When a solution is submitted, we use axe-core to run an automated audit of your code.

This picks out common accessibility issues like not using semantic HTML and not having proper heading hierarchies, among others.

This automated audit is fairly surface level, so we encourage to you review the project and code in more detail with accessibility best practices in mind.

How does the CSS report work?

When a solution is submitted, we use stylelint to run an automated check on the CSS code.

We've added some of our own linting rules based on recommended best practices. These rules are prefixed with frontend-mentor/ which you'll see at the top of each issue in the report.

The report will audit all CSS, SCSS and Less files in your repository.

How does the HTML validation report work?

When a solution is submitted, we use html-validate to run an automated check on the HTML code.

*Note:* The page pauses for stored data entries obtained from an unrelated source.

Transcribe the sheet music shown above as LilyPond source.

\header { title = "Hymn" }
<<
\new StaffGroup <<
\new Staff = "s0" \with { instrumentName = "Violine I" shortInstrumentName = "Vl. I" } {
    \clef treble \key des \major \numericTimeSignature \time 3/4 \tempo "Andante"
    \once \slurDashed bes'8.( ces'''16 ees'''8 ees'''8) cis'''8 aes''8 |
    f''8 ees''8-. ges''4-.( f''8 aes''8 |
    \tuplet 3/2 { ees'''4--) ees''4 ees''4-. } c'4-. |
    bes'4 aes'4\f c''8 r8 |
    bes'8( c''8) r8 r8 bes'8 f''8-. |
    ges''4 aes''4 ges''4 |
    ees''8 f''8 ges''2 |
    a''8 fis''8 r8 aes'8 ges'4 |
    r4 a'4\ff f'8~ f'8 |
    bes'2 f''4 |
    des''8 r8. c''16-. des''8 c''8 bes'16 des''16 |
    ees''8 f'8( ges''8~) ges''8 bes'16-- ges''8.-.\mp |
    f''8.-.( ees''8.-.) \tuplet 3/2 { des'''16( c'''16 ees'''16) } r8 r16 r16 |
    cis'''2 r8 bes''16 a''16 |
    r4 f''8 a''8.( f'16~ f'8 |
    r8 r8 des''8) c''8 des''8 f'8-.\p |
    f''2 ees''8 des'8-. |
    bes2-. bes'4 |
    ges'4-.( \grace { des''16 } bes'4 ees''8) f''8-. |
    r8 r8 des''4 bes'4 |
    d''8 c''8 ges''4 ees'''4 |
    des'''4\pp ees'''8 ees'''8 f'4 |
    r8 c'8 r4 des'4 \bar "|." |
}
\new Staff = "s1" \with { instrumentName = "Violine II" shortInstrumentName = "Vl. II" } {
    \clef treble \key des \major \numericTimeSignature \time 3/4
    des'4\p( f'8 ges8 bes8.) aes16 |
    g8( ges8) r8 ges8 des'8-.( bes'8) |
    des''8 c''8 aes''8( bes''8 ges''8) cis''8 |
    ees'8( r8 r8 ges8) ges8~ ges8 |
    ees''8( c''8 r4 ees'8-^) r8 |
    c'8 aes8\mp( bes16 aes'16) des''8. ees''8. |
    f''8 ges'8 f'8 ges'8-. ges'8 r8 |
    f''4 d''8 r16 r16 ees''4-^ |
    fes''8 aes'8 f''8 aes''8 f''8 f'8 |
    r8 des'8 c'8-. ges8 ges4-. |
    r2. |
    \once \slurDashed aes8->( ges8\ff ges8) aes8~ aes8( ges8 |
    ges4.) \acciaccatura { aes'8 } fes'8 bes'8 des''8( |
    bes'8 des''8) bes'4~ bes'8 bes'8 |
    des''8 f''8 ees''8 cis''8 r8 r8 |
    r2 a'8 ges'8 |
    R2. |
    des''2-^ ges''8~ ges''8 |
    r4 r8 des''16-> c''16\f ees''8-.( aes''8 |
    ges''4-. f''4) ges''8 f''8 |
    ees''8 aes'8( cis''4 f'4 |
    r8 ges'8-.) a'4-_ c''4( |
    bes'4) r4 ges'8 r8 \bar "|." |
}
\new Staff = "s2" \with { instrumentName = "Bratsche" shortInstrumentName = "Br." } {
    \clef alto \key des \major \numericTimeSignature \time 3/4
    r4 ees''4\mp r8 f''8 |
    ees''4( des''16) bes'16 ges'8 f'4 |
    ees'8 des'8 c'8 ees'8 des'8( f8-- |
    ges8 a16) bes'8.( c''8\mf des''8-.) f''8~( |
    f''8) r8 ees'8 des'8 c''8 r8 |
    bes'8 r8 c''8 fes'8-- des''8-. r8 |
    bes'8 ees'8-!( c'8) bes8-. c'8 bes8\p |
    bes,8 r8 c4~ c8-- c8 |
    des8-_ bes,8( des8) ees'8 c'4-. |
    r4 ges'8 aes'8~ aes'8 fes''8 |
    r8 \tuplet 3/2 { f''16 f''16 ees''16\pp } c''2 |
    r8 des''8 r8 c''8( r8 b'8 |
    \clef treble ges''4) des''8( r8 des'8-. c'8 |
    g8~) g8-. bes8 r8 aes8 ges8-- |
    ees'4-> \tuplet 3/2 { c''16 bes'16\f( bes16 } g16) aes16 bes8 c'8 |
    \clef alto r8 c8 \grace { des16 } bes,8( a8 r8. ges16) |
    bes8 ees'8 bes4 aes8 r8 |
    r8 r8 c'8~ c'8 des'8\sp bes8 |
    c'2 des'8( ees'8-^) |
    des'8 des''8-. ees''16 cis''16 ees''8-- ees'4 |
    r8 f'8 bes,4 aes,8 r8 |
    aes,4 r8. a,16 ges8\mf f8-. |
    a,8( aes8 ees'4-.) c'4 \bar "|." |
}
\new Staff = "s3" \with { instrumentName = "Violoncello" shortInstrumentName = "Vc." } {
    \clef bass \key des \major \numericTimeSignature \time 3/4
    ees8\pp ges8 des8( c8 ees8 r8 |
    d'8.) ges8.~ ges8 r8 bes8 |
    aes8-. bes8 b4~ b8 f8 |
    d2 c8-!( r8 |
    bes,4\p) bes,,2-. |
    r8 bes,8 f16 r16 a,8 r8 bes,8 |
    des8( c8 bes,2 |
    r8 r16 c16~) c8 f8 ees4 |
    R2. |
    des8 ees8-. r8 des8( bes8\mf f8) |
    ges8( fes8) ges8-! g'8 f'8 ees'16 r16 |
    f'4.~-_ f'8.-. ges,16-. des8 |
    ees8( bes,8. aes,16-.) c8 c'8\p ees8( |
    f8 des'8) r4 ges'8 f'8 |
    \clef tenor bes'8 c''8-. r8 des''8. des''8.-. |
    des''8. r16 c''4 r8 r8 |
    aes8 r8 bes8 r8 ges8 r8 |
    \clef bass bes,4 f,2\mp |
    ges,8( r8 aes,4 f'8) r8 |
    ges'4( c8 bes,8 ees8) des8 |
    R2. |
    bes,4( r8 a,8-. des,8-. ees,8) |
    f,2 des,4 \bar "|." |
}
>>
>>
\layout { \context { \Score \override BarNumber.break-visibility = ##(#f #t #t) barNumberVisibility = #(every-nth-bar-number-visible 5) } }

The report picks out common HTML issues such as not using headings within section elements and incorrect nesting of elements, among others.

Note that the report can pick up “invalid” attributes, which some frameworks automatically add to the HTML. These attributes are crucial for how the frameworks function, although they’re technically not valid HTML. As such, some projects can show up with many HTML validation errors, which are benign and are a necessary part of the framework.

How does the JavaScript validation report work?

When a solution is submitted, we use eslint to run an automated check on the JavaScript code.

The report picks out common JavaScript issues such as not using semicolons and using var instead of let or const, among others.

The report will audit all JS and JSX files in your repository. We currently do not support Typescript or other frontend frameworks.